**TASK GOAL**
Copy every line of the listing below word for word, in the same order.

------------------------------

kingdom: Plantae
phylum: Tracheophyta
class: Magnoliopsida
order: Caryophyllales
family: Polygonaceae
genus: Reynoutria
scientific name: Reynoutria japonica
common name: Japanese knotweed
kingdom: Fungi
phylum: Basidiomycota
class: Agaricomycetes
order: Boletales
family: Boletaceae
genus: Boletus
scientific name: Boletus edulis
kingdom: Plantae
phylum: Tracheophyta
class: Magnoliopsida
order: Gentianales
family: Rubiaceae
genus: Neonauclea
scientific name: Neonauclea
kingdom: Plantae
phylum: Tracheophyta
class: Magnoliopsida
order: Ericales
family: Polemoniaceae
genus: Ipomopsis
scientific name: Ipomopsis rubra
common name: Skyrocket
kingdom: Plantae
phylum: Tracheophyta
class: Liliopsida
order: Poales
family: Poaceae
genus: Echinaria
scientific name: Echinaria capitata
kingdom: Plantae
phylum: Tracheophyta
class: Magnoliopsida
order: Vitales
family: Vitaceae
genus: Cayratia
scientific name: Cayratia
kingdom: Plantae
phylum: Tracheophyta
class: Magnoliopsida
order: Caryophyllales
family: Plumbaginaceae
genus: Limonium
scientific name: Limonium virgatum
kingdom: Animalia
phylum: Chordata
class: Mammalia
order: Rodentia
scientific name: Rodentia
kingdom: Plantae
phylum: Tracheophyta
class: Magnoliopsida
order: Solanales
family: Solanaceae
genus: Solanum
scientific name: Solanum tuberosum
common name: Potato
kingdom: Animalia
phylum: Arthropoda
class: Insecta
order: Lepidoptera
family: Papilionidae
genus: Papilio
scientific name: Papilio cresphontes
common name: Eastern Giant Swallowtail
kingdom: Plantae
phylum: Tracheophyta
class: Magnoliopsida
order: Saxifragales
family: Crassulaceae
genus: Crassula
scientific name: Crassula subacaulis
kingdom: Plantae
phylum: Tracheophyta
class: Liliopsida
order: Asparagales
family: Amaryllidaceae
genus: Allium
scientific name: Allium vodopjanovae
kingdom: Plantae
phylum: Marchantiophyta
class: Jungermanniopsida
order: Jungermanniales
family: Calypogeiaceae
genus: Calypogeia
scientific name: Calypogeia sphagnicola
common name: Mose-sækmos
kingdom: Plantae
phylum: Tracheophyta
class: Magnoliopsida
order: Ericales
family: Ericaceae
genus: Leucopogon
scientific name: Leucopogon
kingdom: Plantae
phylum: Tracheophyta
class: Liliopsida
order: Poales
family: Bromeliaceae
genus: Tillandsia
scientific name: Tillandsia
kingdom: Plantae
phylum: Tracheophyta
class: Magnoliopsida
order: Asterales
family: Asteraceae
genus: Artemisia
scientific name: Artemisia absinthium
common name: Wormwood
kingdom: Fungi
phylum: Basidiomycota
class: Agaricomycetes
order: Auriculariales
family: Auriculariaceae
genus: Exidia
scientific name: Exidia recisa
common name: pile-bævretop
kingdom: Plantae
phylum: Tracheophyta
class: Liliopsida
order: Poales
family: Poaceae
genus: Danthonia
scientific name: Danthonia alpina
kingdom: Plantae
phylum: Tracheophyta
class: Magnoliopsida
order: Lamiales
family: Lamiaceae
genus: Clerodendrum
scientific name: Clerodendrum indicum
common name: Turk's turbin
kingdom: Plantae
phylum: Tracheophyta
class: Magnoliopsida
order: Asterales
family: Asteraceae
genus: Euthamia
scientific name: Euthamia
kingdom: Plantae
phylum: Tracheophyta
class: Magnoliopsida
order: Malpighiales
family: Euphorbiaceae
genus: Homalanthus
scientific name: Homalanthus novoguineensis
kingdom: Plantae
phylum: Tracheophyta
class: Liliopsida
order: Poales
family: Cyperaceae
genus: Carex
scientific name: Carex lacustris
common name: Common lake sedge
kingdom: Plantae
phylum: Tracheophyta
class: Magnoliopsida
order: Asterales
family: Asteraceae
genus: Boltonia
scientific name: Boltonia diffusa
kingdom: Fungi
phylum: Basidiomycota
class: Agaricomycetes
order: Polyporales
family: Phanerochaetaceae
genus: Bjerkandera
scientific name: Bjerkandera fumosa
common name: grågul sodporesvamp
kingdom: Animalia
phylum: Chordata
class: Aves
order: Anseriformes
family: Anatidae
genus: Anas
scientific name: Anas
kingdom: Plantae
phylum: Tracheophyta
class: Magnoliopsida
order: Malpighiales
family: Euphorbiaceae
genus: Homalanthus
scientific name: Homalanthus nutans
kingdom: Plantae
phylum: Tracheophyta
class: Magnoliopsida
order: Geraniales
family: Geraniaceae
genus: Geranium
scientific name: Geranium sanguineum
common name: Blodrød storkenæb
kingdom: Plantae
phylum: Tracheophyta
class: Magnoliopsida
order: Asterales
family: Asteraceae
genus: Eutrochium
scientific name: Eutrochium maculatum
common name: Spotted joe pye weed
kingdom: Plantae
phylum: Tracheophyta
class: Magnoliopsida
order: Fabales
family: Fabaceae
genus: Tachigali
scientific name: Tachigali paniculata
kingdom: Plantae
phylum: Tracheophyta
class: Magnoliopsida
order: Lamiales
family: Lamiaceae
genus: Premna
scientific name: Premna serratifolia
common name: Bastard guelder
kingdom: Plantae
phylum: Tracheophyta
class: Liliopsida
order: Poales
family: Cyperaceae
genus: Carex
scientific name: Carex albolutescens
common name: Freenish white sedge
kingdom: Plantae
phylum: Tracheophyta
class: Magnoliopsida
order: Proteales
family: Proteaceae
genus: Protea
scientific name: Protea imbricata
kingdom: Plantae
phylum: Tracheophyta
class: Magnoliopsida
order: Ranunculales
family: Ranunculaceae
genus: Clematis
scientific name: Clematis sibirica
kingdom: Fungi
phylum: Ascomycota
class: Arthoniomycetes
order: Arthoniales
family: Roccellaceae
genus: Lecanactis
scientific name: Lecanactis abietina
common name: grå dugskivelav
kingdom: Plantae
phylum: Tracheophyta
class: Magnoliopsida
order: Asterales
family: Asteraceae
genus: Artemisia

------------------------------

**WRITTEN SOLUTION**
kingdom: Plantae
phylum: Tracheophyta
class: Magnoliopsida
order: Caryophyllales
family: Polygonaceae
genus: Reynoutria
scientific name: Reynoutria japonica
common name: Japanese knotweed
kingdom: Fungi
phylum: Basidiomycota
class: Agaricomycetes
order: Boletales
family: Boletaceae
genus: Boletus
scientific name: Boletus edulis
kingdom: Plantae
phylum: Tracheophyta
class: Magnoliopsida
order: Gentianales
family: Rubiaceae
genus: Neonauclea
scientific name: Neonauclea
kingdom: Plantae
phylum: Tracheophyta
class: Magnoliopsida
order: Ericales
family: Polemoniaceae
genus: Ipomopsis
scientific name: Ipomopsis rubra
common name: Skyrocket
kingdom: Plantae
phylum: Tracheophyta
class: Liliopsida
order: Poales
family: Poaceae
genus: Echinaria
scientific name: Echinaria capitata
kingdom: Plantae
phylum: Tracheophyta
class: Magnoliopsida
order: Vitales
family: Vitaceae
genus: Cayratia
scientific name: Cayratia
kingdom: Plantae
phylum: Tracheophyta
class: Magnoliopsida
order: Caryophyllales
family: Plumbaginaceae
genus: Limonium
scientific name: Limonium virgatum
kingdom: Animalia
phylum: Chordata
class: Mammalia
order: Rodentia
scientific name: Rodentia
kingdom: Plantae
phylum: Tracheophyta
class: Magnoliopsida
order: Solanales
family: Solanaceae
genus: Solanum
scientific name: Solanum tuberosum
common name: Potato
kingdom: Animalia
phylum: Arthropoda
class: Insecta
order: Lepidoptera
family: Papilionidae
genus: Papilio
scientific name: Papilio cresphontes
common name: Eastern Giant Swallowtail
kingdom: Plantae
phylum: Tracheophyta
class: Magnoliopsida
order: Saxifragales
family: Crassulaceae
genus: Crassula
scientific name: Crassula subacaulis
kingdom: Plantae
phylum: Tracheophyta
class: Liliopsida
order: Asparagales
family: Amaryllidaceae
genus: Allium
scientific name: Allium vodopjanovae
kingdom: Plantae
phylum: Marchantiophyta
class: Jungermanniopsida
order: Jungermanniales
family: Calypogeiaceae
genus: Calypogeia
scientific name: Calypogeia sphagnicola
common name: Mose-sækmos
kingdom: Plantae
phylum: Tracheophyta
class: Magnoliopsida
order: Ericales
family: Ericaceae
genus: Leucopogon
scientific name: Leucopogon
kingdom: Plantae
phylum: Tracheophyta
class: Liliopsida
order: Poales
family: Bromeliaceae
genus: Tillandsia
scientific name: Tillandsia
kingdom: Plantae
phylum: Tracheophyta
class: Magnoliopsida
order: Asterales
family: Asteraceae
genus: Artemisia
scientific name: Artemisia absinthium
common name: Wormwood
kingdom: Fungi
phylum: Basidiomycota
class: Agaricomycetes
order: Auriculariales
family: Auriculariaceae
genus: Exidia
scientific name: Exidia recisa
common name: pile-bævretop
kingdom: Plantae
phylum: Tracheophyta
class: Liliopsida
order: Poales
family: Poaceae
genus: Danthonia
scientific name: Danthonia alpina
kingdom: Plantae
phylum: Tracheophyta
class: Magnoliopsida
order: Lamiales
family: Lamiaceae
genus: Clerodendrum
scientific name: Clerodendrum indicum
common name: Turk's turbin
kingdom: Plantae
phylum: Tracheophyta
class: Magnoliopsida
order: Asterales
family: Asteraceae
genus: Euthamia
scientific name: Euthamia
kingdom: Plantae
phylum: Tracheophyta
class: Magnoliopsida
order: Malpighiales
family: Euphorbiaceae
genus: Homalanthus
scientific name: Homalanthus novoguineensis
kingdom: Plantae
phylum: Tracheophyta
class: Liliopsida
order: Poales
family: Cyperaceae
genus: Carex
scientific name: Carex lacustris
common name: Common lake sedge
kingdom: Plantae
phylum: Tracheophyta
class: Magnoliopsida
order: Asterales
family: Asteraceae
genus: Boltonia
scientific name: Boltonia diffusa
kingdom: Fungi
phylum: Basidiomycota
class: Agaricomycetes
order: Polyporales
family: Phanerochaetaceae
genus: Bjerkandera
scientific name: Bjerkandera fumosa
common name: grågul sodporesvamp
kingdom: Animalia
phylum: Chordata
class: Aves
order: Anseriformes
family: Anatidae
genus: Anas
scientific name: Anas
kingdom: Plantae
phylum: Tracheophyta
class: Magnoliopsida
order: Malpighiales
family: Euphorbiaceae
genus: Homalanthus
scientific name: Homalanthus nutans
kingdom: Plantae
phylum: Tracheophyta
class: Magnoliopsida
order: Geraniales
family: Geraniaceae
genus: Geranium
scientific name: Geranium sanguineum
common name: Blodrød storkenæb
kingdom: Plantae
phylum: Tracheophyta
class: Magnoliopsida
order: Asterales
family: Asteraceae
genus: Eutrochium
scientific name: Eutrochium maculatum
common name: Spotted joe pye weed
kingdom: Plantae
phylum: Tracheophyta
class: Magnoliopsida
order: Fabales
family: Fabaceae
genus: Tachigali
scientific name: Tachigali paniculata
kingdom: Plantae
phylum: Tracheophyta
class: Magnoliopsida
order: Lamiales
family: Lamiaceae
genus: Premna
scientific name: Premna serratifolia
common name: Bastard guelder
kingdom: Plantae
phylum: Tracheophyta
class: Liliopsida
order: Poales
family: Cyperaceae
genus: Carex
scientific name: Carex albolutescens
common name: Freenish white sedge
kingdom: Plantae
phylum: Tracheophyta
class: Magnoliopsida
order: Proteales
family: Proteaceae
genus: Protea
scientific name: Protea imbricata
kingdom: Plantae
phylum: Tracheophyta
class: Magnoliopsida
order: Ranunculales
family: Ranunculaceae
genus: Clematis
scientific name: Clematis sibirica
kingdom: Fungi
phylum: Ascomycota
class: Arthoniomycetes
order: Arthoniales
family: Roccellaceae
genus: Lecanactis
scientific name: Lecanactis abietina
common name: grå dugskivelav
kingdom: Plantae
phylum: Tracheophyta
class: Magnoliopsida
order: Asterales
family: Asteraceae
genus: Artemisia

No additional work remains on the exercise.